TASK DIRECTIONS. The listing below is the input. Say how many of its lines contain "book", giving the number alone.

::::::::

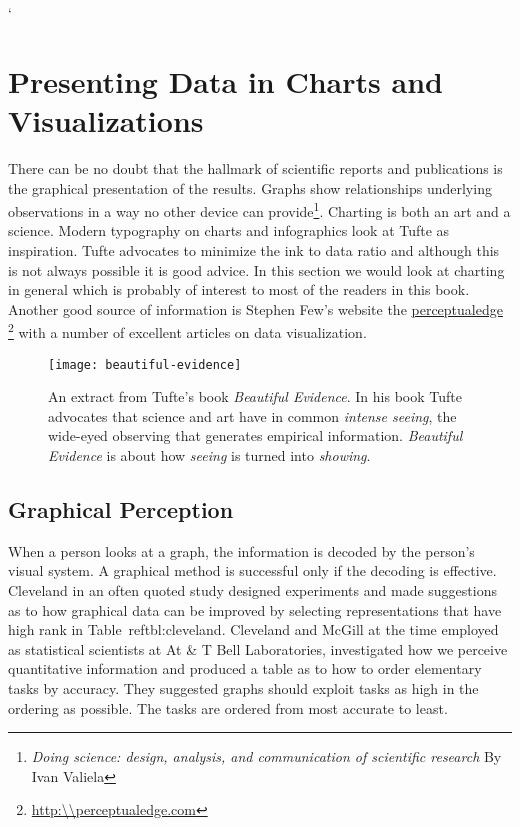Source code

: `\chapter{Presenting Data in Charts and Visualizations}
\pagestyle{headings}

There can be no doubt that the hallmark of scientific reports and publications is the graphical presentation of the results. Graphs show relationships underlying observations in a way no other device can provide\footnote{\textit{Doing science: design, analysis, and communication of scientific research}
 By Ivan Valiela}.  Charting is both an art and a science. Modern typography on charts and infographics look at Tufte as inspiration.
Tufte advocates to minimize the ink to data ratio and although this is not always possible it is good advice.
In this section we would look at charting in general which is probably of interest to most of the readers
in this book.  Another good source of information is Stephen Few’s website the \href{perpetualedge}{perceptualedge} \footnote{\protect\url{http:\\perceptualedge.com}}  with a number of excellent articles on data visualization. 

\begin{figure}[htbp]
\texttt{[image: beautiful-evidence]}
\caption{An extract from Tufte’s book \textit{Beautiful Evidence}. In his book Tufte advocates that science and art have in common \emph{intense seeing}, the wide-eyed observing that generates empirical information. \textit{Beautiful Evidence} is about how \emph{seeing} is turned into \emph{showing}. \cite{Tufte2006}}
\end{figure}

\section{Graphical Perception}

When a person looks at a graph, the information is decoded by the person’s visual system. A graphical method is successful only if the decoding is effective. Cleveland \citeyearpar{cleveland1985} in an often quoted study designed experiments and made suggestions as to how graphical data can be improved by selecting representations that have high rank in Table~ref{tbl:cleveland}. Cleveland and McGill at the time employed as statistical scientists at At \& T Bell Laboratories, investigated how we perceive quantitative information and produced a table as to how to order elementary tasks by accuracy. They suggested graphs should exploit tasks as high in the ordering as possible. The tasks are ordered from most accurate to least.

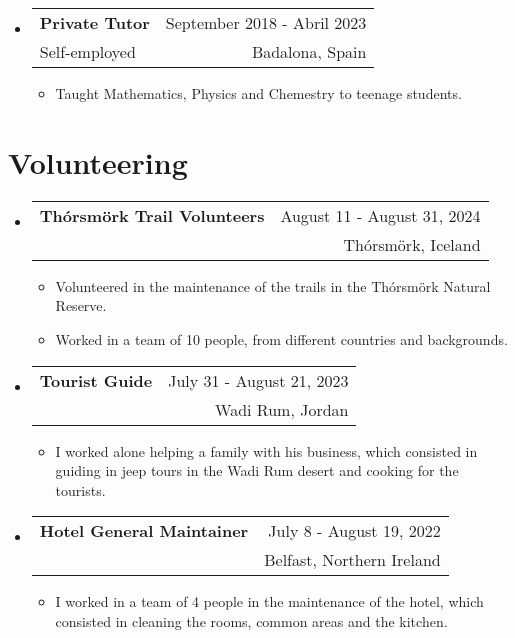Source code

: \documentclass[a4paper,11pt]{article}
\makeatletter
\newcommand{\resumeQuadHeading}[4]{
  \item
  \begin{tabular*}{0.96\textwidth}[t]{l@{\extracolsep{\fill}}r}
    \textbf{#1} & \small #2 \\
    \small#3 & \small #4 \\
  \end{tabular*}
}
\newcommand{\resumeHeadingListStart}{
  \begin{itemize}[leftmargin=0.15in, label={}]
}
\newcommand{\resumeHeadingListEnd}{\end{itemize}}
\makeatother
\begin{document}
\resumeHeadingListStart{}
\resumeQuadHeading{Private Tutor}{September 2018 - Abril 2023}
{Self-employed}{Badalona, Spain}
\begin{itemize}[leftmargin=3em, itemsep=0.1em, topsep=2pt]
  \item \small Taught Mathematics, Physics and Chemestry to teenage students.
\end{itemize}
\resumeHeadingListEnd{}

\section{Volunteering}
\resumeHeadingListStart{}
\resumeQuadHeading{Thórsmörk Trail Volunteers}{August 11 - August 31, 2024}{}{Thórsmörk, Iceland}
\begin{itemize}[leftmargin=3em, itemsep=0.1em, topsep=2pt]
  \item \small Volunteered in the maintenance of the trails in the Thórsmörk Natural Reserve.
  \item \small Worked in a team of 10 people, from different countries and backgrounds.
\end{itemize}
\resumeHeadingListEnd{}


\resumeHeadingListStart{}
\resumeQuadHeading{Tourist Guide}{July 31 - August 21, 2023}{}{Wadi Rum, Jordan}
\begin{itemize}[leftmargin=3em, itemsep=0.1em, topsep=2pt]
  \item \small I worked alone helping a family with his business, which consisted in guiding in jeep tours in the Wadi Rum desert and cooking for the tourists.
\end{itemize}
\resumeHeadingListEnd{}


\resumeHeadingListStart{}
\resumeQuadHeading{Hotel General Maintainer}{July 8 - August 19, 2022}{}{Belfast, Northern Ireland}
\begin{itemize}[leftmargin=3em, itemsep=0.1em, topsep=2pt]
  \item \small I worked in a team of 4 people in the maintenance of the hotel, which consisted in cleaning the rooms, common areas and the kitchen.
\end{itemize}
\resumeHeadingListEnd{}


\end{document}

::::::::

FINAL ANSWER. 2